BACKGROUND: Quantitative bias analysis methods can use treatment group–specific positive predictive values (PPV) to correct observed effect-measure estimates biased by differential outcome misclassification. However, if treatment-specific PPVs are unknown, a range of differential misclassification scenarios may be evaluated simultaneously to estimate the potential extent of bias.

OBJECTIVES: To assess and display the potential impacts of all possible combinations of differential misclassification combinations on an observed incidence rate ratio (IRR).

A cohort study comparing the rate of an outcome between two treatment groups was used as an example. An overall outcome PPV was available, but treatment-specific PPVs were unavailable due to low event counts in treatment groups. Using the observed cohort IRR, we used every possible combination of differential misclassification, ranging from perfect classification in the treatment group (PPV = 100%) and complete misclassification in the comparator (PPV = 0%) and vice versa to estimate a corrected IRR at every PPV combination.

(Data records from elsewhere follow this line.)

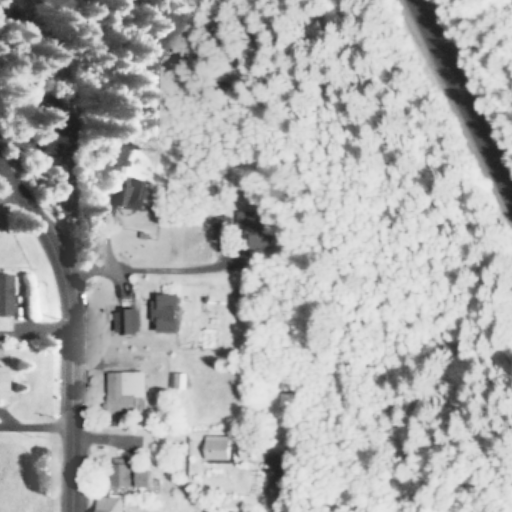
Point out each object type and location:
road: (468, 82)
building: (52, 143)
building: (132, 193)
building: (219, 226)
building: (251, 227)
building: (4, 293)
building: (164, 312)
building: (125, 320)
road: (61, 326)
building: (177, 379)
building: (1, 382)
building: (123, 390)
building: (281, 392)
building: (216, 447)
building: (118, 470)
building: (142, 477)
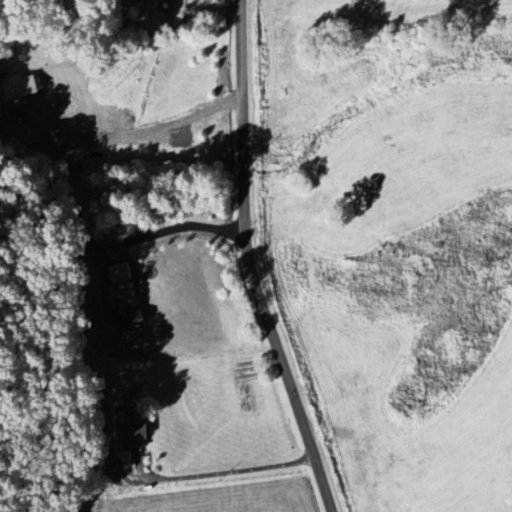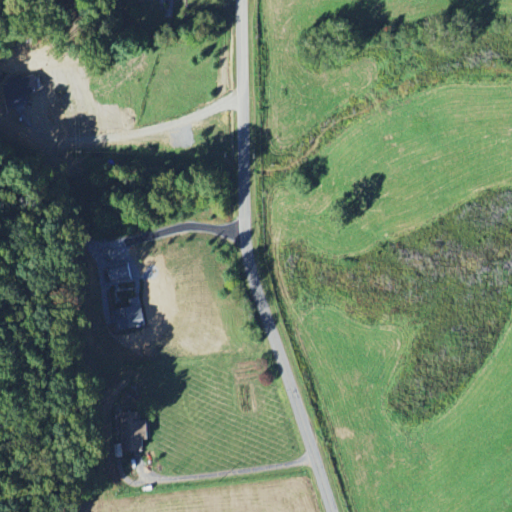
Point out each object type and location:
park: (153, 18)
road: (141, 134)
road: (175, 229)
road: (253, 260)
building: (134, 433)
road: (219, 472)
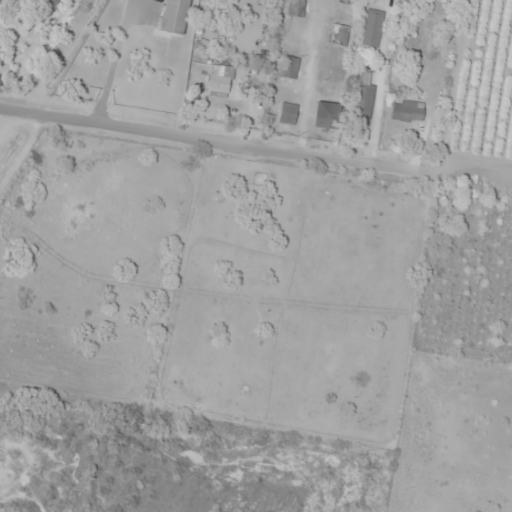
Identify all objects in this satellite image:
building: (296, 8)
building: (174, 16)
building: (372, 29)
building: (340, 35)
building: (289, 67)
building: (218, 88)
building: (363, 96)
building: (406, 113)
building: (288, 114)
building: (326, 115)
road: (217, 143)
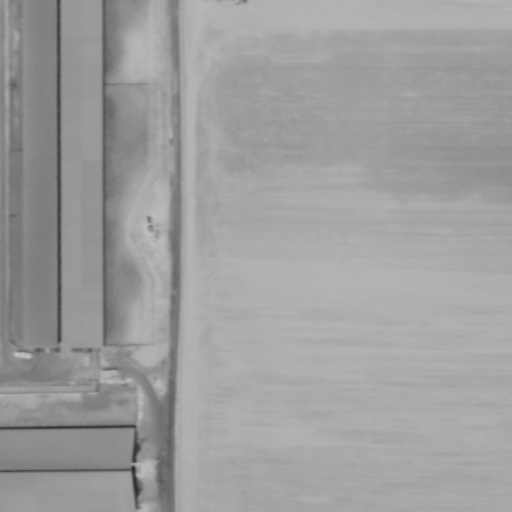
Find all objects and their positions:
road: (0, 116)
building: (62, 174)
road: (149, 369)
building: (67, 469)
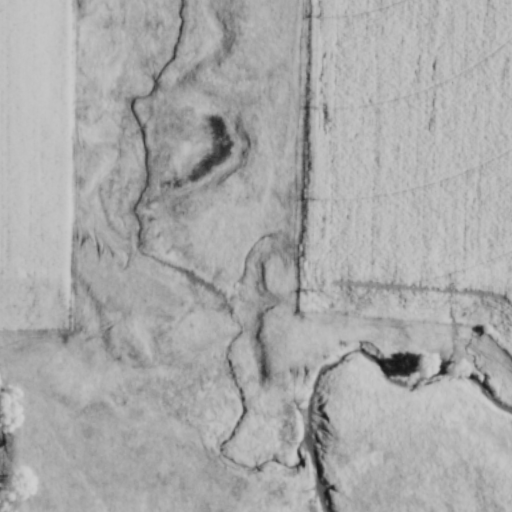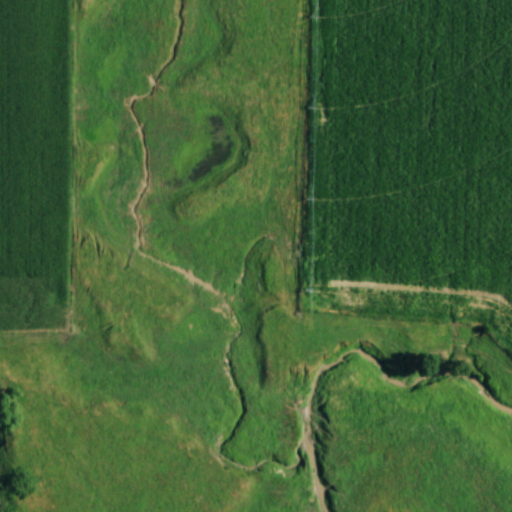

In the resulting graphical display, a matrix of all corrected IRR values for each combination of possible treatment and comparator PPVs was created; corrected IRR values were shaded with a gradient of darker colors indicating higher IRR values. Thus all possible differential misclassification scenarios were viewed on a single plot. In the cohort example, the observed IRR was 0.44 (13 treated cases, 61 comparator cases), and the overall outcome PPV was 63%. Analysis of the figure and underlying matrix indicated that for a true increased risk greater than IRR = 1.5 to be masked by differential misclassification, treatment PPVs of 50% to 70% must be approximately 33% to 46% higher than comparator PPVs. To estimate the worst-case differential outcome misclassification scenario possible given the observed number of outcome cases by treatment group, we assumed that if the treatment PPV was 100% (all 13 cases confirmed true cases), then the comparator would have a PPV of approximately 55% (34 of 61 confirmed true cases) for the observed overall PPV to be 63% (47 of 74 total cases confirmed), resulting in a hypothetical worst-case corrected IRR of 0.96. PPVs higher in the comparator than the treatment group would result in decreased IRR estimates.

CONCLUSIONS: Simultaneously displaying all possible differential misclassification scenarios provided an efficient method to display and interpret large amounts of data relating to the extent of differential misclassification that would be required to change the interpretation of the primary study results.